• _Text extract_
Where using a pinned fibrillation means, pin spacing in each row (e.g., pins per cm), pin density (e.g., pins per cm2), and pin rate (e.g., differential speed of pins versus speed of slit tapes) can vary greatly depending upon method of pin alignment and/or consolidation. Pin spacing, for example, may be ≧8 pins/cm, pin density may be ≧3.5 pins per square cm, and a pin rate may be ≧30 percent (based on 100× ratio value of speed of pins/speed of slit tapes). Preferred pin spacing, for example, is ≧10 pins/cm, pin density of ≧5.5 pins per square cm, and a pin rate of ≧40 percent. Although not desiring to be bound to any particular theory, it is thought that use of the higher pin density and higher pin rate of embodiments of the present invention yields finer interconnecting strands in the lace or net-like fibrous network product of the above-described fibrillation process, providing a more flexible and conformable, less rigid, fibrous reinforcing material without compromising adequacy in fiber strength for cementitious material environments.

The pins preferably may be arranged in a uniform or substantially uniform continuous pattern around the peripheral surface of the fibrillator. For example, a plurality of the pins may be arranged in respective fixed locations evenly spaced apart from one another in substantially straight rows extending transverse to the machine direction and in columns extending in alignment with the machine direction, around the peripheral surface of a rotary member of the fibrillator. The rake angle of the pins (i.e., the angle of pins to tangent with roller or other support in opposite direction to that of roller rotation) may vary between about 60 to about 90 degrees. The pin diameter and pin projection amount can comprise conventional dimensions or those otherwise suitable for the fibrillating function performed on particular film types and thicknesses thereof.

• _Information supplied_
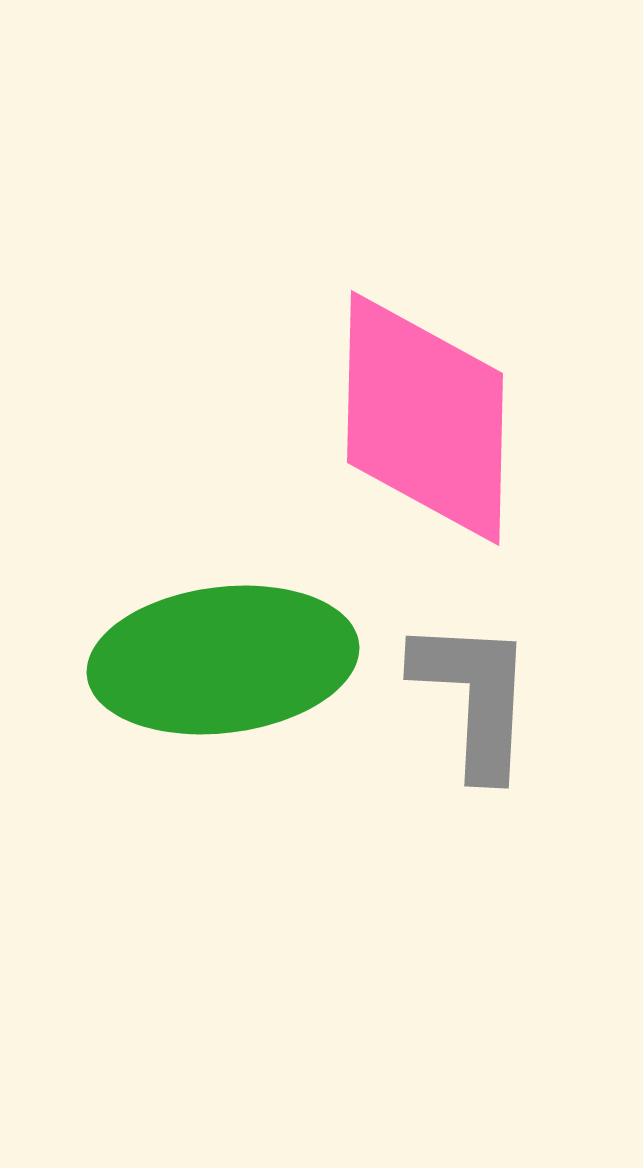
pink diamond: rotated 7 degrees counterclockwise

• _Given task_
Continue the passage on pinned fibrillation of slit tapes, starting after its final sentence.

• _Task response_
The fibrillated synthetic fiber material obtained from the fibrillator may be cut into convenient discrete lengths for the intended use. For cementitious material reinforcement, the synthetic fiber material may be cut in lengths, for example, of about 19 to about 25 mm, particularly about 32 to about 50 mm, although not limited thereto.

The fibrous network created at the fibrillation stage of the process is characterized by a macroscopically visible open lace-like or net-like structure. In one embodiment, this lace-like structure comprises a plurality of generally longitudinally-extending strands and a plurality of interconnecting strands that extend across lateral spaces between main strands and interconnect different main strands at spaced apart locations along the lengths of the main strands. The synthetic fiber material preferably has undergone at least 5% fibrillation per square inch, as defined above. In a particular embodiment, the interconnecting strands join the longitudinally-extending strands at substantially regular spaced intervals. Loose or disconnected (at one free end) laterally extending interconnecting strands within the lace-like structure may exist to the extent of about 1% to about 5% of the interconnecting strands, although not limited thereto.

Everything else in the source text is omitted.